Record extracts:
• • • • • • •

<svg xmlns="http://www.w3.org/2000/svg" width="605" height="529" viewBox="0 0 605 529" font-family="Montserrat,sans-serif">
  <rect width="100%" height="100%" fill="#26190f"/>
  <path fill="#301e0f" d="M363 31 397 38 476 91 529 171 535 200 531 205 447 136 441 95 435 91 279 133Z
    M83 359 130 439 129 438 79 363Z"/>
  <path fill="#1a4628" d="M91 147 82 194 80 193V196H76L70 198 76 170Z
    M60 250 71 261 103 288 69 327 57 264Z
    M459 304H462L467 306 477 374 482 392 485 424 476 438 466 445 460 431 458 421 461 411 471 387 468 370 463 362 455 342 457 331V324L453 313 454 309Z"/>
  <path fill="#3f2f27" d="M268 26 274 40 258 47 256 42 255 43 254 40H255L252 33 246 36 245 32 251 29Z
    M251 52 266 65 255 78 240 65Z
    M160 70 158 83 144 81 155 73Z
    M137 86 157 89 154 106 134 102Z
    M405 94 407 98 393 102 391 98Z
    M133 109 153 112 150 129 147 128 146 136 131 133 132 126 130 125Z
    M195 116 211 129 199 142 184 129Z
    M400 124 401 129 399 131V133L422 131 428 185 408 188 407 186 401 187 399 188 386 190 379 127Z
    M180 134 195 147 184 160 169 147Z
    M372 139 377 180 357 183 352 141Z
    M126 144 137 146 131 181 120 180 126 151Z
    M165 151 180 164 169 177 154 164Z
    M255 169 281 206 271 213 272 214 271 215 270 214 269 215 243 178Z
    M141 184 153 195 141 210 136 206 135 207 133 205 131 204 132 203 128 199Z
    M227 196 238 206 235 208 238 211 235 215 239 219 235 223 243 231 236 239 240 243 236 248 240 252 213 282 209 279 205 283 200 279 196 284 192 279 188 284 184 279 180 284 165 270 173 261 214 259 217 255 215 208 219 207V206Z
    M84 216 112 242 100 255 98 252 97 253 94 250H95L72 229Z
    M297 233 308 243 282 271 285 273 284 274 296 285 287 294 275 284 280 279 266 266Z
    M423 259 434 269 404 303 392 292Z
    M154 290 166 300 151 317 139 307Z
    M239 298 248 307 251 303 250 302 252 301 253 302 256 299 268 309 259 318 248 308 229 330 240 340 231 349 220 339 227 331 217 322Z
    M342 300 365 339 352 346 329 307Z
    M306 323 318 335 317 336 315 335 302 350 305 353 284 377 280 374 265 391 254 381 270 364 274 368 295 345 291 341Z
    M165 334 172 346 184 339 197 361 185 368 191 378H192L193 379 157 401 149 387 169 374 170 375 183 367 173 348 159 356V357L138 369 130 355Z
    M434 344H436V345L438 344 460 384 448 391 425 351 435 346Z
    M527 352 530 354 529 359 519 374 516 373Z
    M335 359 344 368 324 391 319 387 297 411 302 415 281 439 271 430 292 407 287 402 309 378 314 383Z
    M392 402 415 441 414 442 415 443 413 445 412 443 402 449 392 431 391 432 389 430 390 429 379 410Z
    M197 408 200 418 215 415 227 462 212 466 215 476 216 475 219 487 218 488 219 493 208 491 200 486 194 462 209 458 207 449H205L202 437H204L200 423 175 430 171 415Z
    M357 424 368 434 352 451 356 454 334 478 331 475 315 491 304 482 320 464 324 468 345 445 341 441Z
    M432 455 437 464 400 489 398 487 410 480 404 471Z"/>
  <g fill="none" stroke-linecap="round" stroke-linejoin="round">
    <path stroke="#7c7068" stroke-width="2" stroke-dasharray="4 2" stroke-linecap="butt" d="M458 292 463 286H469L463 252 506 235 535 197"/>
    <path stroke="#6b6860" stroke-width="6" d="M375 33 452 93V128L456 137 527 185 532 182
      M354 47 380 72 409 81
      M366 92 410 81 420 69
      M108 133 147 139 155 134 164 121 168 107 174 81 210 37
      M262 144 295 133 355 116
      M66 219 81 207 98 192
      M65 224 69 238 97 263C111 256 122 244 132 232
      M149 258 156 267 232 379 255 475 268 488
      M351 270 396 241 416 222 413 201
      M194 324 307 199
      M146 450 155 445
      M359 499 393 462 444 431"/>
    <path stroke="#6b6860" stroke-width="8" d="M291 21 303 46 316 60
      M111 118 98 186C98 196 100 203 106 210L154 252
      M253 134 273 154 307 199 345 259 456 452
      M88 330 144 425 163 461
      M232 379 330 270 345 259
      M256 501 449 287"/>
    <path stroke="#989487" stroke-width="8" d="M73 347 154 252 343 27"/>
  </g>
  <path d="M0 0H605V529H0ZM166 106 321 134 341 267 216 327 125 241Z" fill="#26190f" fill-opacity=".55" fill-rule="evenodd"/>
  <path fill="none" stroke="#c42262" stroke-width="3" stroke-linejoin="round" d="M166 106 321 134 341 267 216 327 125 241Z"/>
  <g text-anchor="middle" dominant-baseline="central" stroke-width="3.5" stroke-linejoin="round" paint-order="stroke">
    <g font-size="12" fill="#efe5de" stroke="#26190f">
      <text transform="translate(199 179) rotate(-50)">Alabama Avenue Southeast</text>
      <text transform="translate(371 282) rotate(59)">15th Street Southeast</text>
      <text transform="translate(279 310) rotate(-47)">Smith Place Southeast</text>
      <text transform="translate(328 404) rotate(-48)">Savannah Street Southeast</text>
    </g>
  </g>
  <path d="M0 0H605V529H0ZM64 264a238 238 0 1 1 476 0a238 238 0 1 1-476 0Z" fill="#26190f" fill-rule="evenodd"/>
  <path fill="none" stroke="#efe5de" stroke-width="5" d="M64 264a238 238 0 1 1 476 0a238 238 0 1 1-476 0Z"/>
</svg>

• • • • • • •

Goal of the exercise: Set down all of the data above again, exactly.

Solution to this task:
<svg xmlns="http://www.w3.org/2000/svg" width="605" height="529" viewBox="0 0 605 529" font-family="Montserrat,sans-serif">
  <rect width="100%" height="100%" fill="#26190f"/>
  <path fill="#301e0f" d="M363 31 397 38 476 91 529 171 535 200 531 205 447 136 441 95 435 91 279 133Z
    M83 359 130 439 129 438 79 363Z"/>
  <path fill="#1a4628" d="M91 147 82 194 80 193V196H76L70 198 76 170Z
    M60 250 71 261 103 288 69 327 57 264Z
    M459 304H462L467 306 477 374 482 392 485 424 476 438 466 445 460 431 458 421 461 411 471 387 468 370 463 362 455 342 457 331V324L453 313 454 309Z"/>
  <path fill="#3f2f27" d="M268 26 274 40 258 47 256 42 255 43 254 40H255L252 33 246 36 245 32 251 29Z
    M251 52 266 65 255 78 240 65Z
    M160 70 158 83 144 81 155 73Z
    M137 86 157 89 154 106 134 102Z
    M405 94 407 98 393 102 391 98Z
    M133 109 153 112 150 129 147 128 146 136 131 133 132 126 130 125Z
    M195 116 211 129 199 142 184 129Z
    M400 124 401 129 399 131V133L422 131 428 185 408 188 407 186 401 187 399 188 386 190 379 127Z
    M180 134 195 147 184 160 169 147Z
    M372 139 377 180 357 183 352 141Z
    M126 144 137 146 131 181 120 180 126 151Z
    M165 151 180 164 169 177 154 164Z
    M255 169 281 206 271 213 272 214 271 215 270 214 269 215 243 178Z
    M141 184 153 195 141 210 136 206 135 207 133 205 131 204 132 203 128 199Z
    M227 196 238 206 235 208 238 211 235 215 239 219 235 223 243 231 236 239 240 243 236 248 240 252 213 282 209 279 205 283 200 279 196 284 192 279 188 284 184 279 180 284 165 270 173 261 214 259 217 255 215 208 219 207V206Z
    M84 216 112 242 100 255 98 252 97 253 94 250H95L72 229Z
    M297 233 308 243 282 271 285 273 284 274 296 285 287 294 275 284 280 279 266 266Z
    M423 259 434 269 404 303 392 292Z
    M154 290 166 300 151 317 139 307Z
    M239 298 248 307 251 303 250 302 252 301 253 302 256 299 268 309 259 318 248 308 229 330 240 340 231 349 220 339 227 331 217 322Z
    M342 300 365 339 352 346 329 307Z
    M306 323 318 335 317 336 315 335 302 350 305 353 284 377 280 374 265 391 254 381 270 364 274 368 295 345 291 341Z
    M165 334 172 346 184 339 197 361 185 368 191 378H192L193 379 157 401 149 387 169 374 170 375 183 367 173 348 159 356V357L138 369 130 355Z
    M434 344H436V345L438 344 460 384 448 391 425 351 435 346Z
    M527 352 530 354 529 359 519 374 516 373Z
    M335 359 344 368 324 391 319 387 297 411 302 415 281 439 271 430 292 407 287 402 309 378 314 383Z
    M392 402 415 441 414 442 415 443 413 445 412 443 402 449 392 431 391 432 389 430 390 429 379 410Z
    M197 408 200 418 215 415 227 462 212 466 215 476 216 475 219 487 218 488 219 493 208 491 200 486 194 462 209 458 207 449H205L202 437H204L200 423 175 430 171 415Z
    M357 424 368 434 352 451 356 454 334 478 331 475 315 491 304 482 320 464 324 468 345 445 341 441Z
    M432 455 437 464 400 489 398 487 410 480 404 471Z"/>
  <g fill="none" stroke-linecap="round" stroke-linejoin="round">
    <path stroke="#7c7068" stroke-width="2" stroke-dasharray="4 2" stroke-linecap="butt" d="M458 292 463 286H469L463 252 506 235 535 197"/>
    <path stroke="#6b6860" stroke-width="6" d="M375 33 452 93V128L456 137 527 185 532 182
      M354 47 380 72 409 81
      M366 92 410 81 420 69
      M108 133 147 139 155 134 164 121 168 107 174 81 210 37
      M262 144 295 133 355 116
      M66 219 81 207 98 192
      M65 224 69 238 97 263C111 256 122 244 132 232
      M149 258 156 267 232 379 255 475 268 488
      M351 270 396 241 416 222 413 201
      M194 324 307 199
      M146 450 155 445
      M359 499 393 462 444 431"/>
    <path stroke="#6b6860" stroke-width="8" d="M291 21 303 46 316 60
      M111 118 98 186C98 196 100 203 106 210L154 252
      M253 134 273 154 307 199 345 259 456 452
      M88 330 144 425 163 461
      M232 379 330 270 345 259
      M256 501 449 287"/>
    <path stroke="#989487" stroke-width="8" d="M73 347 154 252 343 27"/>
  </g>
  <path d="M0 0H605V529H0ZM166 106 321 134 341 267 216 327 125 241Z" fill="#26190f" fill-opacity=".55" fill-rule="evenodd"/>
  <path fill="none" stroke="#c42262" stroke-width="3" stroke-linejoin="round" d="M166 106 321 134 341 267 216 327 125 241Z"/>
  <g text-anchor="middle" dominant-baseline="central" stroke-width="3.5" stroke-linejoin="round" paint-order="stroke">
    <g font-size="12" fill="#efe5de" stroke="#26190f">
      <text transform="translate(199 179) rotate(-50)">Alabama Avenue Southeast</text>
      <text transform="translate(371 282) rotate(59)">15th Street Southeast</text>
      <text transform="translate(279 310) rotate(-47)">Smith Place Southeast</text>
      <text transform="translate(328 404) rotate(-48)">Savannah Street Southeast</text>
    </g>
  </g>
  <path d="M0 0H605V529H0ZM64 264a238 238 0 1 1 476 0a238 238 0 1 1-476 0Z" fill="#26190f" fill-rule="evenodd"/>
  <path fill="none" stroke="#efe5de" stroke-width="5" d="M64 264a238 238 0 1 1 476 0a238 238 0 1 1-476 0Z"/>
</svg>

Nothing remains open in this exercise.